Antonio Pérez Garibay se confie sur ses ambitions présidentielles
Antonio Pérez Garibay ne manque assurément pas d’ambition. Le père de Sergio « Checo » Pérez, pilote mexicain engagé avec Cadillac pour la saison 2026, a récemment suscité la surprise en révélant publiquement son rêve de briguer un jour la présidence du Mexique. Des déclarations partagées sur Instagram et reprises par plusieurs médias mexicains, qui n’ont pas manqué de provoquer des réactions en cascade.
« Il ne faut jamais dire non, mais oui, c’est mon rêve. Mon rêve est qu’un jour, je devienne président du Mexique, tout comme mon rêve était autrefois que mon fils devienne pilote de Formule 1 », a-t-il confié au journal El Siglo de Torreón. Une comparaison qui résume à elle seule l’état d’esprit de cet homme, coutumier des défis les plus audacieux et rompu à l’art de transformer ses ambitions en réalité.
Face aux sceptiques, Antonio Pérez Garibay assume pleinement ses propos : « Quand je dis que je veux être président du Mexique, les gens me traitent de fou. Alors j’assume cette folie : j’aime faire ce que les autres ne font pas. Je suis de ceux qui osent là où d’autres hésitent. »
Un parcours atypique, entre sport automobile et engagement politique
Pour saisir la singularité de ce personnage, il convient de retracer un parcours pour le moins éclectique. Antonio Pérez Garibay a d’abord embrassé une carrière de pilote professionnel à partir de 1987, s’illustrant notamment en remportant le championnat national de la Copa Marlboro. Une grave blessure dorsale, consécutive à un accident survenu lors d’une course de démonstration, a toutefois mis un terme prématuré à ses aspirations sportives.

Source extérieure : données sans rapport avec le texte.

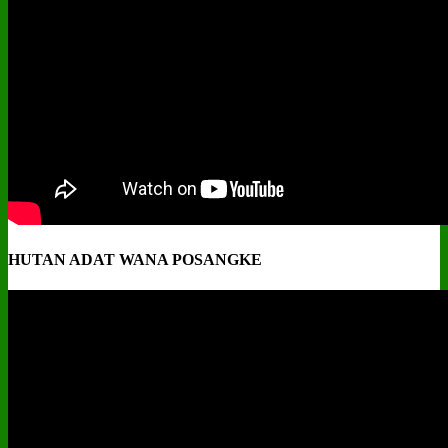
HUTAN ADAT WANA POSANGKE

Il a alors recentré son énergie sur l’accompagnement de son fils Sergio, lui ouvrant les portes de sponsors prestigieux, à l’instar du milliardaire Carlos Slim, afin de financer son ascension vers la Formule 1. Sans ce soutien paternel inébranlable, la trajectoire de Checo Pérez aurait sans doute emprunté un chemin bien différent.
Son engagement politique, quant à lui, s’inscrit dans la durée. En 2015, il a tenté de se faire élire maire de Guadalajara sous les couleurs du parti Nueva Alianza, avant de rejoindre Morena — le Mouvement de régénération nationale —, formation politique de l’actuelle présidente Claudia Sheinbaum. En 2018, il s’est porté candidat au Sénat pour l’État du Jalisco, sans succès. Ce n’est qu’en 2021 qu’il a finalement décroché son premier mandat, en devenant député fédéral de Morena pour le Jalisco, fonction qu’il a exercée jusqu’en juillet 2024.